◆ **TASK**
Please return every line below that contains the string "trotylu".

◆ **INFORMATION PROVIDED**
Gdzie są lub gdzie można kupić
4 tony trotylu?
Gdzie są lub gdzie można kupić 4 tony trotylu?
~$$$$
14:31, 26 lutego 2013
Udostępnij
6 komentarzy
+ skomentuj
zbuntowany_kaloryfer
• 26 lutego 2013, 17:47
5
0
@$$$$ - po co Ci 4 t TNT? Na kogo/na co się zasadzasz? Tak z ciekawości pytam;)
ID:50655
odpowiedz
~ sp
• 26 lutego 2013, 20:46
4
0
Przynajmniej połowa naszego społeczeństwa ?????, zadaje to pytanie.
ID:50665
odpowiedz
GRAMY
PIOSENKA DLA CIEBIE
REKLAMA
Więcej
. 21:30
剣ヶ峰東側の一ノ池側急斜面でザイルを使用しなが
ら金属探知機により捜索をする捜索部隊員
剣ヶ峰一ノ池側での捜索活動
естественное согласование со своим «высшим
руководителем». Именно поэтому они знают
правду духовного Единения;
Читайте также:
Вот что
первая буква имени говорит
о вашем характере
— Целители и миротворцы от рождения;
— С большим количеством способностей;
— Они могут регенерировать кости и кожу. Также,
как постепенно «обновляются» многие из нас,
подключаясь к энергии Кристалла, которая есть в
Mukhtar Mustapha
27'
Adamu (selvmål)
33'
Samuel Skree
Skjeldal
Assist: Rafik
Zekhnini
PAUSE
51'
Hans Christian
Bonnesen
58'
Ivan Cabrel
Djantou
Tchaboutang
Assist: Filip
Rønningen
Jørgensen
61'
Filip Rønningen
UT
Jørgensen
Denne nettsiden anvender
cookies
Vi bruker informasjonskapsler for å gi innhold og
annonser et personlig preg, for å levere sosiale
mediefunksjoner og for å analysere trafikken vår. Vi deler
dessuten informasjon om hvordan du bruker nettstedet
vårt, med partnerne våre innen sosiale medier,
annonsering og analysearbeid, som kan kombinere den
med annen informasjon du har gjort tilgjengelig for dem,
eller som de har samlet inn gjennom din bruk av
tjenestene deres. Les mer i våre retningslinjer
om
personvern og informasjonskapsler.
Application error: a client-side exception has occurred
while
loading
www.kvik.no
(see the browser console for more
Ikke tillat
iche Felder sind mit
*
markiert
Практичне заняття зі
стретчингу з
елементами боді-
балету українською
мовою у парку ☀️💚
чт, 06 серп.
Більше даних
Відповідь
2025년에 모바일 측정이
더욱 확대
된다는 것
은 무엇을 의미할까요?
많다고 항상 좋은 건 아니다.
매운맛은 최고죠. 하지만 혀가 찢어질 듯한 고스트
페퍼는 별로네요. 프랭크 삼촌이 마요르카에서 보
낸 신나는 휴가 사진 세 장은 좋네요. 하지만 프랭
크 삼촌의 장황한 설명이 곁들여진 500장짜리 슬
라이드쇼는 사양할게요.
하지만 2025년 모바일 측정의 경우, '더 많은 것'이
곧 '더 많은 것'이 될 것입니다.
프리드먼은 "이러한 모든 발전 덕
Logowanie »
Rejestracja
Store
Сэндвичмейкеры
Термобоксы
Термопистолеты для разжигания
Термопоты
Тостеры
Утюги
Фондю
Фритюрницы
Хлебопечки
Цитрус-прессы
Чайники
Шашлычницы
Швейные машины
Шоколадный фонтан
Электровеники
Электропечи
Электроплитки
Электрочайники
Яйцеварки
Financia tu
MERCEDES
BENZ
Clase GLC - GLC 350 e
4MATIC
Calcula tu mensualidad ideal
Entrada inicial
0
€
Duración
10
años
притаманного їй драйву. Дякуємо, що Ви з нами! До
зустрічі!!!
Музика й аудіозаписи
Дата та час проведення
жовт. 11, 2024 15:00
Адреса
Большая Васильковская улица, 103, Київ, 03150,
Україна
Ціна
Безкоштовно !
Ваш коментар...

◆ **SOLUTION TO THE PROBLEM**
4 tony trotylu?
Gdzie są lub gdzie można kupić 4 tony trotylu?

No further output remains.